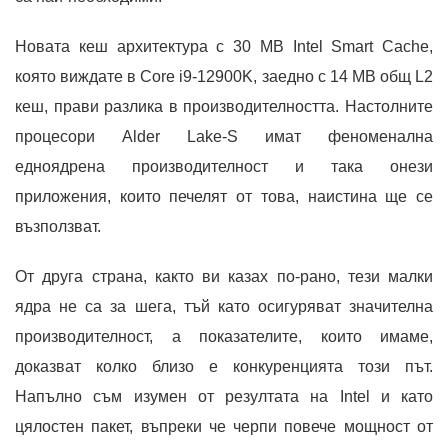
Новата кеш архитектура с 30 MB Intel Smart Cache,
която виждате в Core i9-12900K, заедно с 14 MB общ L2
кеш, прави разлика в производителността. Настолните
процесори Alder Lake-S имат феноменална
едноядрена производителност и така онези
приложения, които печелят от това, наистина ще се
възползват.
От друга страна, както ви казах по-рано, тези малки
ядра не са за шега, тъй като осигуряват значителна
производителност, а показателите, които имаме,
доказват колко близо е конкуренцията този път.
Напълно съм изумен от резултата на Intel и като
цялостен пакет, въпреки че черпи повече мощност от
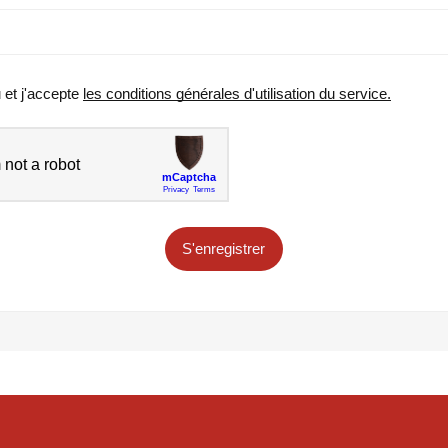
u et j'accepte
les conditions générales d'utilisation du service.
S'enregistrer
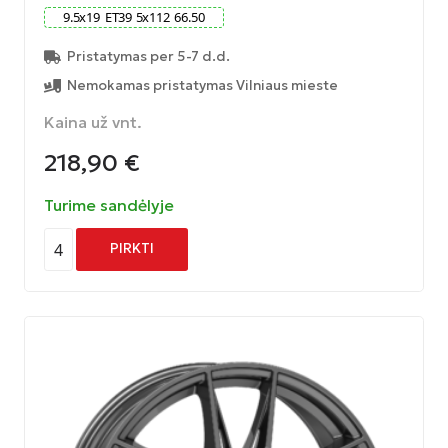
9.5
x
19
ET
39
5
x
112
66.50
Pristatymas per 5-7 d.d.
Nemokamas pristatymas Vilniaus mieste
Kaina už vnt.
218,90
€
Turime sandėlyje
4
PIRKTI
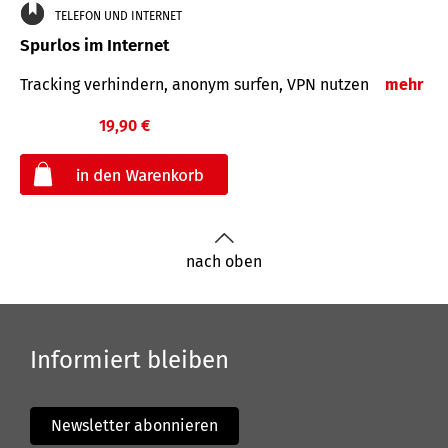
TELEFON UND INTERNET
Spurlos im Internet
Tracking verhindern, anonym surfen, VPN nutzen
mehr
19,90 €
€
nach oben
Informiert bleiben
Newsletter abonnieren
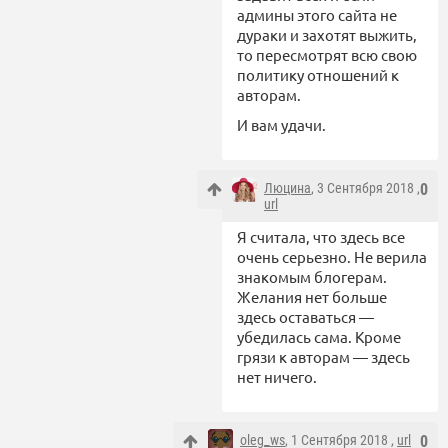
админы этого сайта не
дураки и захотят выжить,
то пересмотрят всю свою
политику отношений к
авторам.
И вам удачи.
Люцина
, 3 Сентября 2018 ,
0
url
Я считала, что здесь все
очень серьезно. Не верила
знакомым блогерам.
Желания нет больше
здесь оставаться —
убедилась сама. Кроме
грязи к авторам — здесь
нет ничего.
oleg_ws
, 1 Сентября 2018 ,
url
0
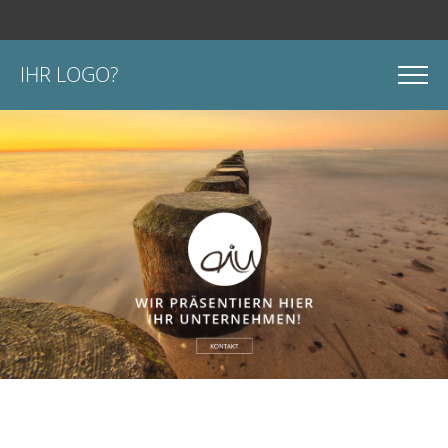
IHR LOGO?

**TASK PROMPT:**
Copy every line of text in the material above word for word, omitting the pictures.

**COMPLETED EXERCISE:**
Новата кеш архитектура с 30 MB Intel Smart Cache,
която виждате в Core i9-12900K, заедно с 14 MB общ L2
кеш, прави разлика в производителността. Настолните
процесори Alder Lake-S имат феноменална
едноядрена производителност и така онези
приложения, които печелят от това, наистина ще се
възползват.
От друга страна, както ви казах по-рано, тези малки
ядра не са за шега, тъй като осигуряват значителна
производителност, а показателите, които имаме,
доказват колко близо е конкуренцията този път.
Напълно съм изумен от резултата на Intel и като
цялостен пакет, въпреки че черпи повече мощност от
u et j'accepte
les conditions générales d'utilisation du service.
S'enregistrer
9.5
x
19
ET
39
5
x
112
66.50
Pristatymas per 5-7 d.d.
Nemokamas pristatymas Vilniaus mieste
Kaina už vnt.
218,90
€
Turime sandėlyje
4
PIRKTI
TELEFON UND INTERNET
Spurlos im Internet
Tracking verhindern, anonym surfen, VPN nutzen
mehr
19,90 €
€
nach oben
Informiert bleiben
Newsletter abonnieren
админы этого сайта не
дураки и захотят выжить,
то пересмотрят всю свою
политику отношений к
авторам.
И вам удачи.
Люцина
, 3 Сентября 2018 ,
0
url
Я считала, что здесь все
очень серьезно. Не верила
знакомым блогерам.
Желания нет больше
здесь оставаться —
убедилась сама. Кроме
грязи к авторам — здесь
нет ничего.
oleg_ws
, 1 Сентября 2018 ,
url
0
IHR LOGO?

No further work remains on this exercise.